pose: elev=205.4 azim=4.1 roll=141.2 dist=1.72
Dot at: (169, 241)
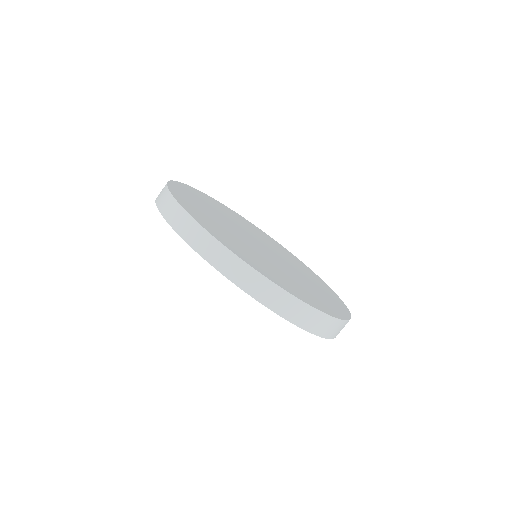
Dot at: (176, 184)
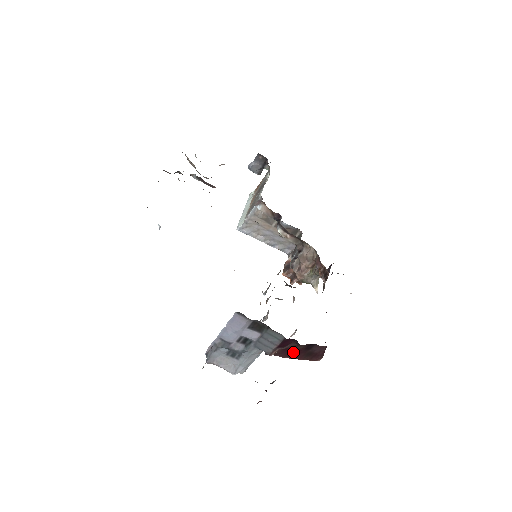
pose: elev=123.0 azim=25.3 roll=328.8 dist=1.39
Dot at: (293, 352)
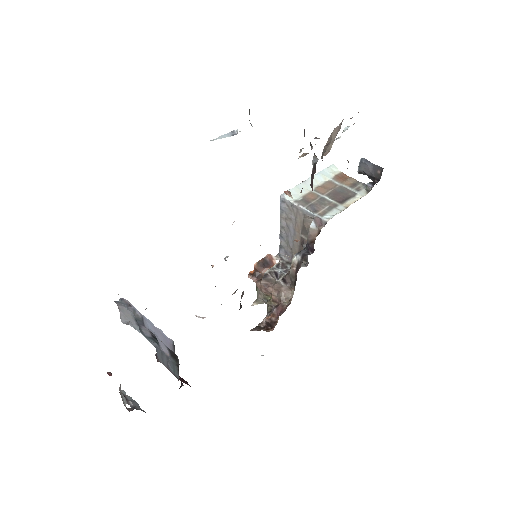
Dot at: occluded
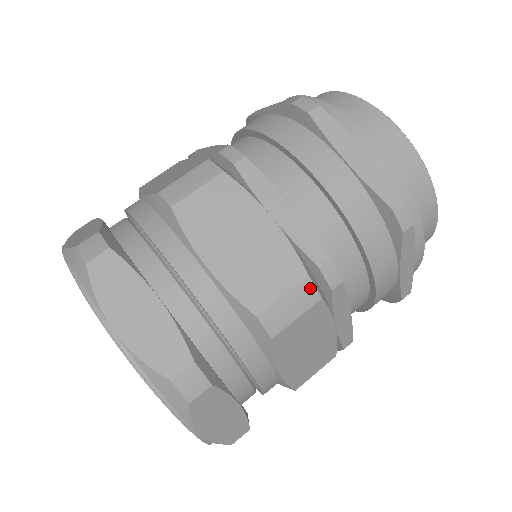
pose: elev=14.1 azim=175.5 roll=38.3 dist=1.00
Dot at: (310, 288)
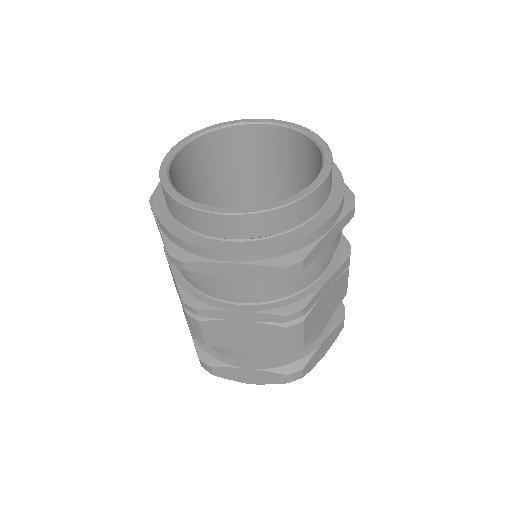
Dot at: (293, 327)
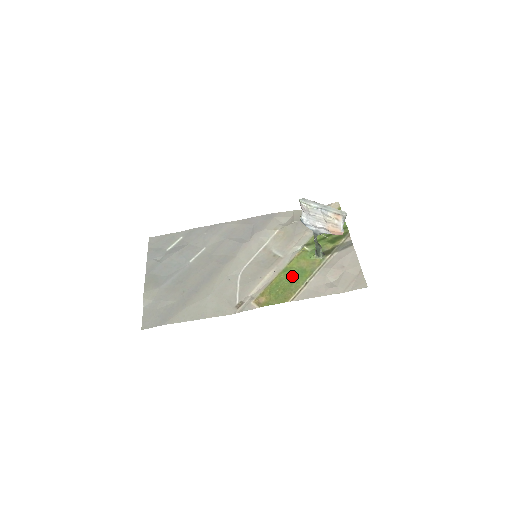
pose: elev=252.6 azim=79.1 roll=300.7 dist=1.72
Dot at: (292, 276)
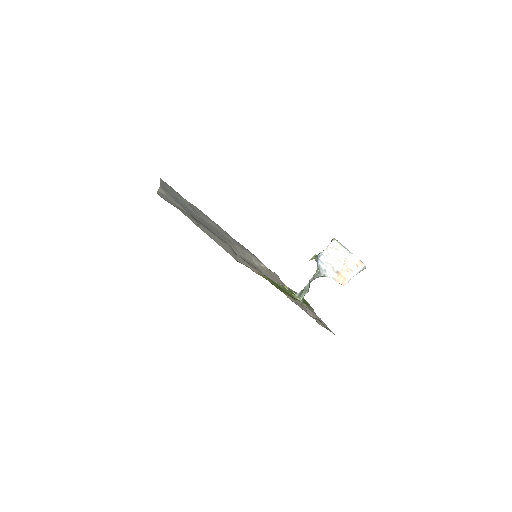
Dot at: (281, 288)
※
**Short task:**
Convert the entries above into a numbered list, one line per item and no blank lines. Leave the pictures out.

**Task answer:**
1. pose: elev=205.4 azim=4.1 roll=141.2 dist=1.72
2. Dot at: (169, 241)
3. Dot at: (176, 184)
4. pose: elev=123.0 azim=25.3 roll=328.8 dist=1.39
5. Dot at: (293, 352)
6. Dot at: occluded
7. pose: elev=14.1 azim=175.5 roll=38.3 dist=1.00
8. Dot at: (310, 288)
9. Dot at: (293, 327)
10. pose: elev=252.6 azim=79.1 roll=300.7 dist=1.72
11. Dot at: (292, 276)
12. Dot at: (281, 288)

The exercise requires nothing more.